The records obtained by the House Committee on Oversight and Reform from Mazars USA, Trump’s former accounting firm, show that the governments of China, Malaysia, Qatar, Saudi Arabia, Turkey and the United Arab Emirates spent more money at Trump International Hotel — renting rooms for up to $10,000 a night — than previously known as they sought to influence the Trump administration’s foreign policy.

“These documents sharply call into question the extent to which President Trump was guided by his personal financial interest while in office rather than the best interests of the American people,” Rep. Carolyn B. Maloney (D-N.Y.), chairwoman of the committee, said in a statement Monday. “These documents, which the Committee continues to obtain from Mazars, will inform our legislative efforts to ensure that future presidents do not abuse their position of power for personal gain.”

The hotel records show lavish spending by foreign officials. Malaysia’s prime minister spent $1,500 on a personal trainer during his eight-day, $259,724 stay at Trump’s hotel, for example, and the Saudi Defense Ministry spent $85,961 at the hotel for members of a Saudi delegation, which included $10,500-a-night suites. Officials from Qatar spent more than $300,000 over three months ahead of a meeting between Trump and the Arab country’s emir.

The Oversight Committee’s findings from financial documents build on extensive reporting by The Washington Post detailing how Trump’s hotel profited from foreign governments during his time in office and the blurred lines between his business and his administration.

Last year, Maloney and Rep. Gerald E. Connolly (D-Va.) released hundreds of pages of financial documents related to the Trump property from the General Services Administration — the agency that leased the federally owned property to Trump’s company — and estimated that the Trump hotel had received $3.7 million over three years in payments from foreign governments.

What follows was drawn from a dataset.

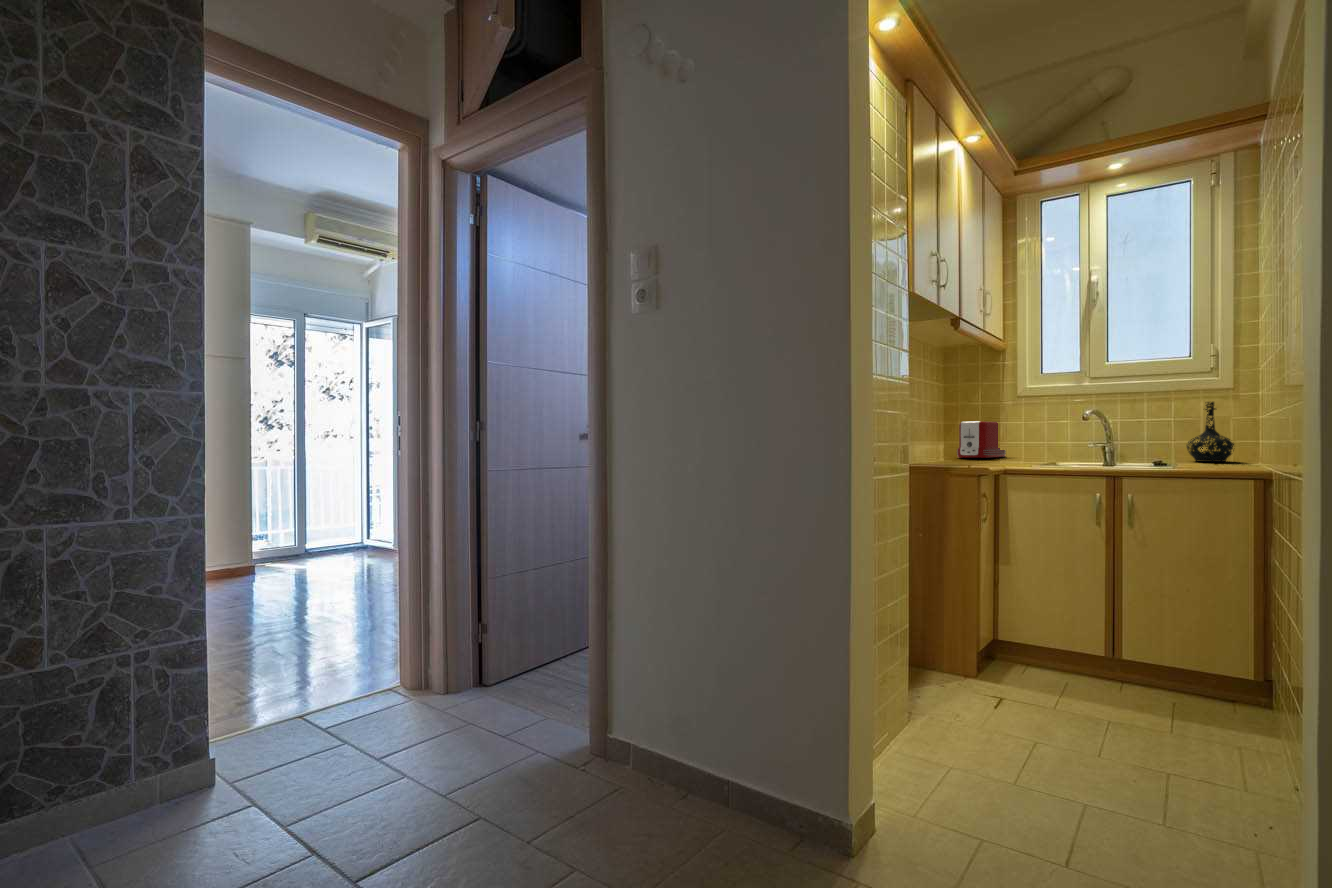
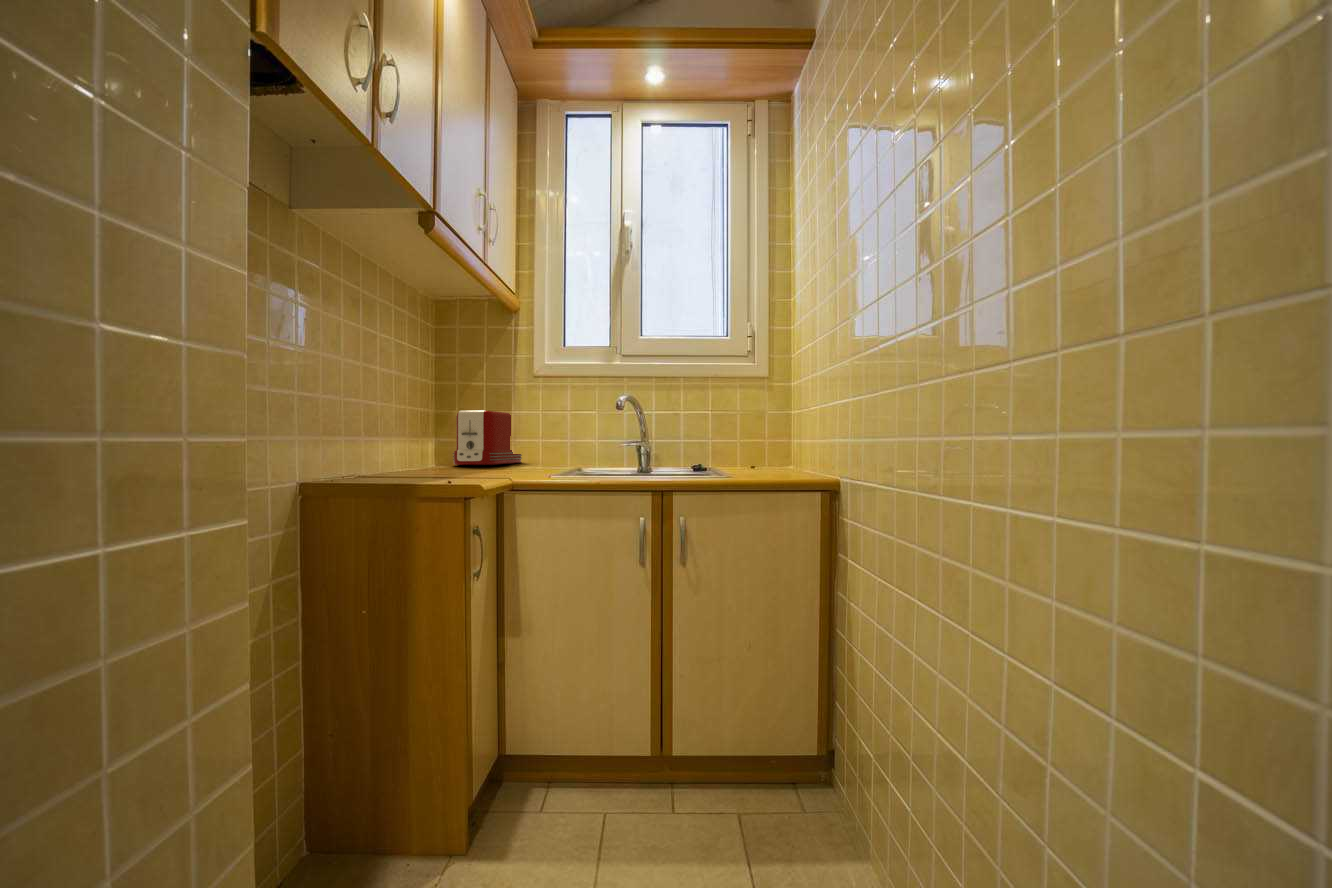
bottle: present [1187,402,1234,462] -> none [723,393,769,465]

Trump and the Oversight Committee reached a deal in September after years of litigation that would finally allow the panel to see a limited range of Trump’s records with Mazars to review his compliance with presidential ethics and disclosure laws.

The records released Monday cover a limited period, but Maloney has requested additional documents from the National Archives, including all documents and communications related to the Trump hotel or hotel stays at Trump-owned properties, documents and communications related to foreign payments to the Trump hotel, and documents and communications related to Chinese or Russian tourism at the Trump hotel or stays by Chinese or Russian officials.

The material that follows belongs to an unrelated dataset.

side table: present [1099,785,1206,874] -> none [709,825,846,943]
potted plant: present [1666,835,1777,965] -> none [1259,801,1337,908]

The committee also found that Republican lobbyists with close ties to the Trump administration who were working on behalf of these countries spent tens of thousands at the Trump hotel during the same periods.

Elliott Broidy, vice chairman of the Trump Victory Committee and vice chairman of the Republican National Committee at the time, stayed at the Trump hotel “for four nights during the Malaysian Delegation visit and spent $5,345 over the course of September 2017,” Maloney wrote to acting archivist Debra Steidel Wall in a letter laying out the committee’s findings. Broidy later pleaded guilty to acting as an unregistered foreign agent and admitted to secretly lobbying the Trump administration on behalf of Malaysian and Chinese interests.